GIS and Remote Sensing
GIS and Remote Sensing in Disaster Risk Reduction (DRR)
The Disaster Risk Reduction Program at Florida International University (FIU) with support from the U.S. Agency for International Development Office of Foreign Disaster Assistance (USAID) and the Geographic Information Systems and Remote Sensing Research Center at FIU, have developed an online training in disaster risk assessment modeling.

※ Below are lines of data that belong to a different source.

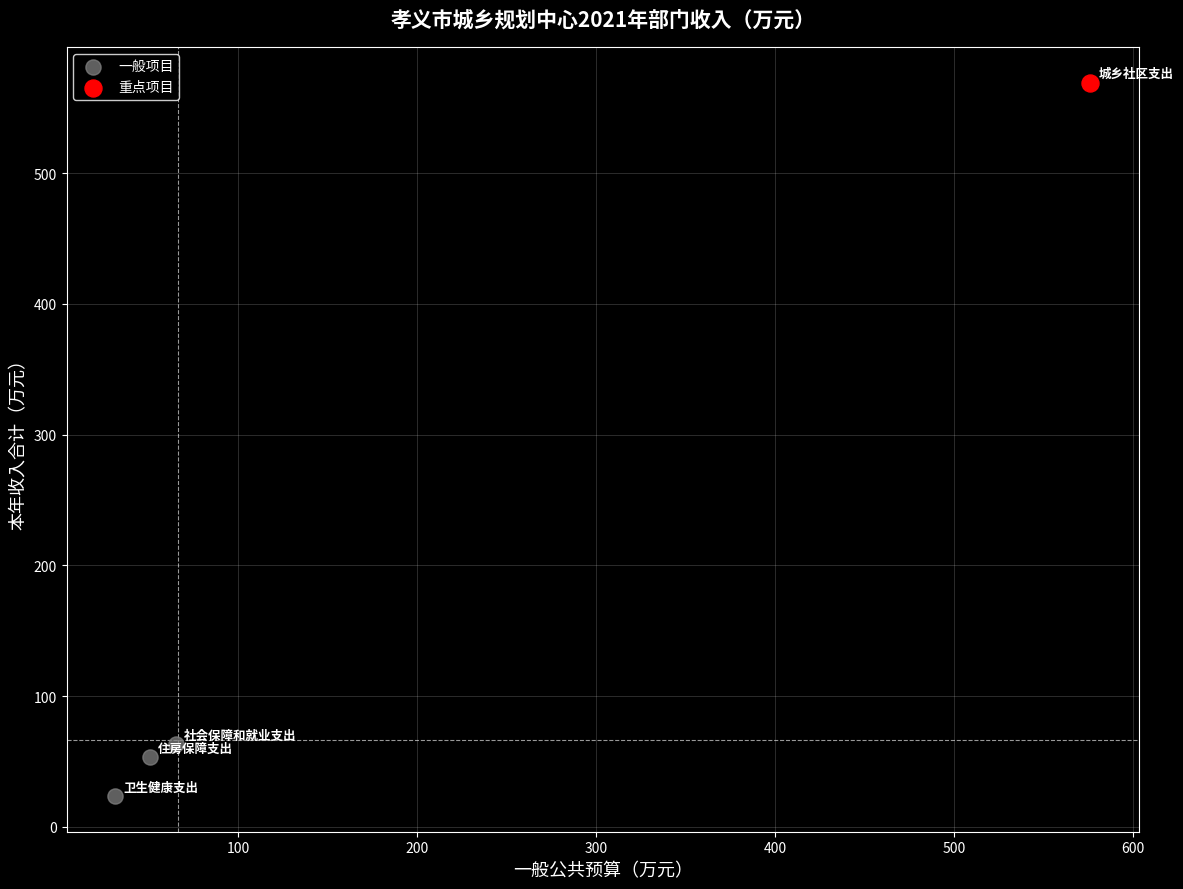

What are all the series names shown in the legend?

一般项目, 重点项目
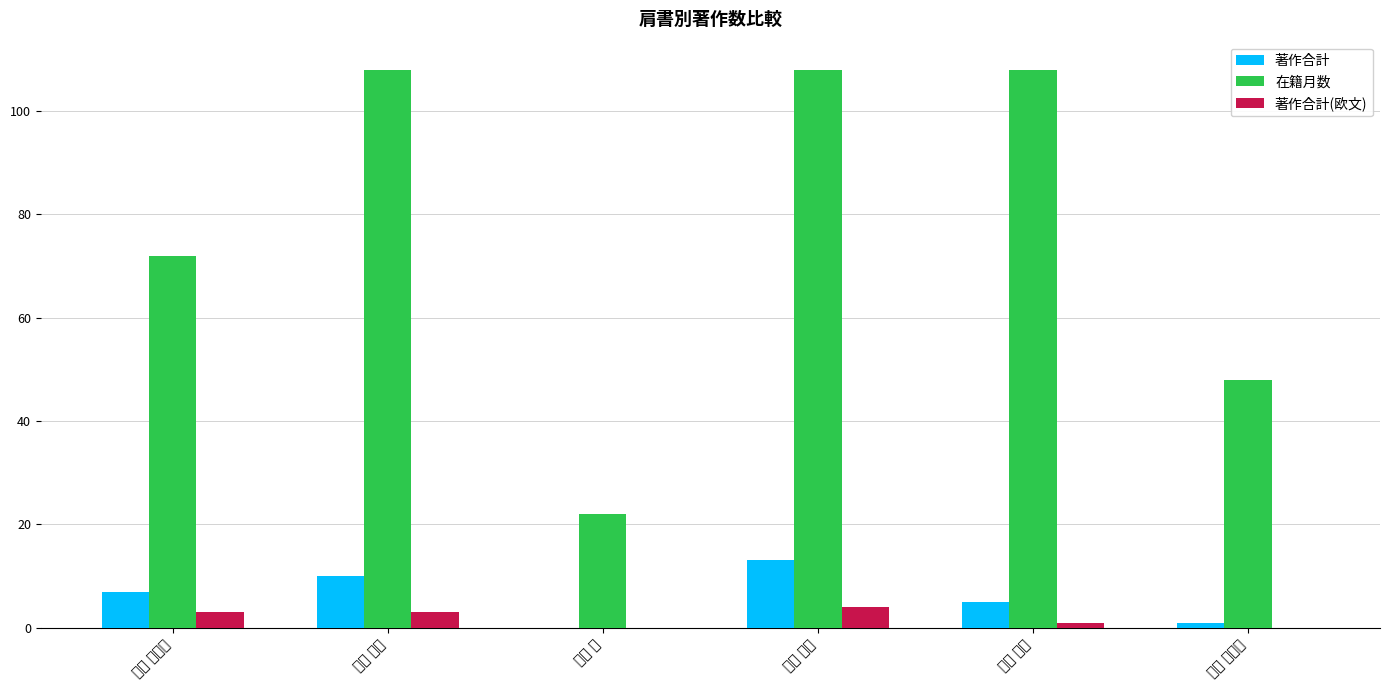

What is the average value of the 著作合計 series?

6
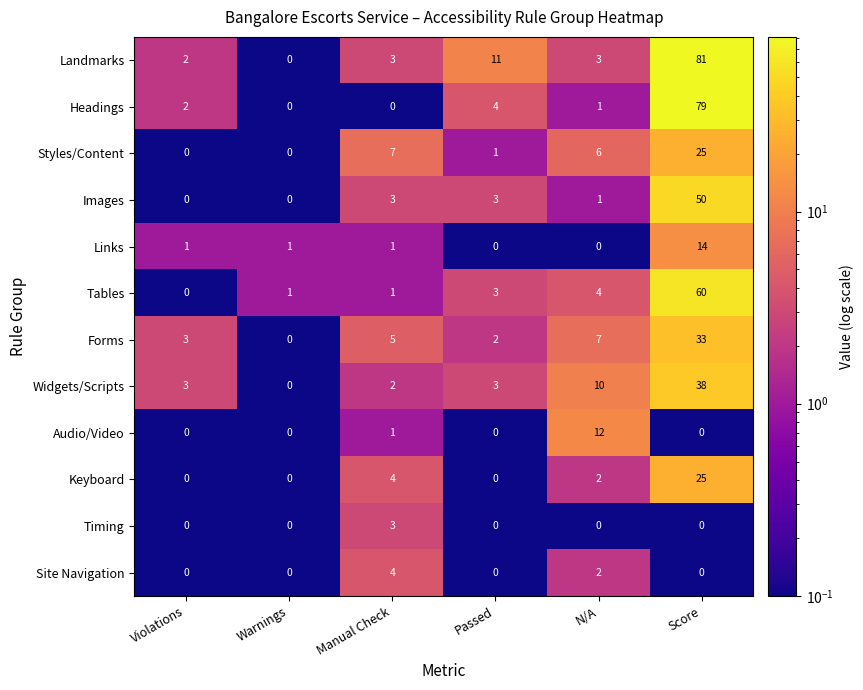

The Timing series shows 0 at Warnings. True or false?

True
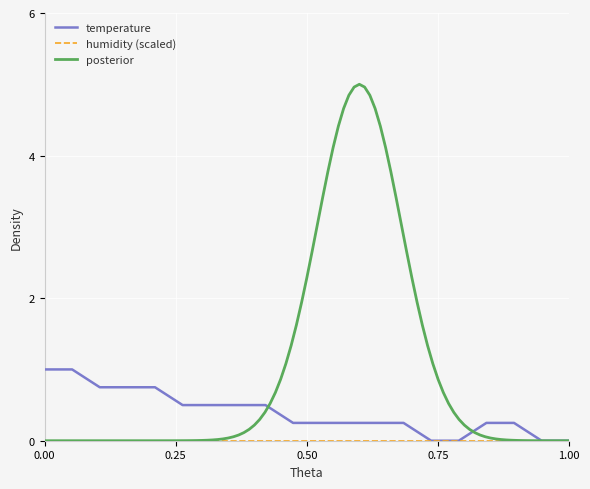

What is the maximum value for temperature?

1.0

The training encompasses three modules: 1) Digital Elevation Models and hydrological surface runoff modeling in a GIS environment; 2) Spatio-temporal precipitation estimates derived from remotely sensed data; and 3) Land cover / land use mapping using remote sensing. The purpose of the modules is to establish data processing procedures to elevate data and extract spatially explicit information from raw data that can be applied in disaster risk modeling, including to the Central American Probabilistic Risk Assessment (CAPRA), a modeling platform promoted by the World Bank, with support of CEPREDENAC, the Inter-American Development Bank (IDB), AND THE United Nations International Strategy for Disaster Reduction (UN-ISDR).
The training needs were established in coordination with the World Bank and the ERN Consortium, developer of the CAPRA Platform. The modules provide alternative approaches and also guide the user in the decision-making process on choice of methods and potential data sources. For this purpose, each module will include essential questions that need to be answered to evaluate suitability of alternative routes that can be pursued to derive the necessary information. A major identified challenge in hazard modeling is the concept of scales in relation to model appropriateness and respective data needs at each scale of interest.
The online modules are distributed and accessible through a web portal. Participants will be given access to the portal to download training module materials and to upload completed assignments. The modules are to be taken consecutively and successfully completed three months after the start date.
The course is oriented to students with: (1) knowledge on mid-level statistics, (2) formal experience in geographic information systems and/or remote sensing modeling and, 3) some work experience in education or application of GIS and/or remote sensing modeling.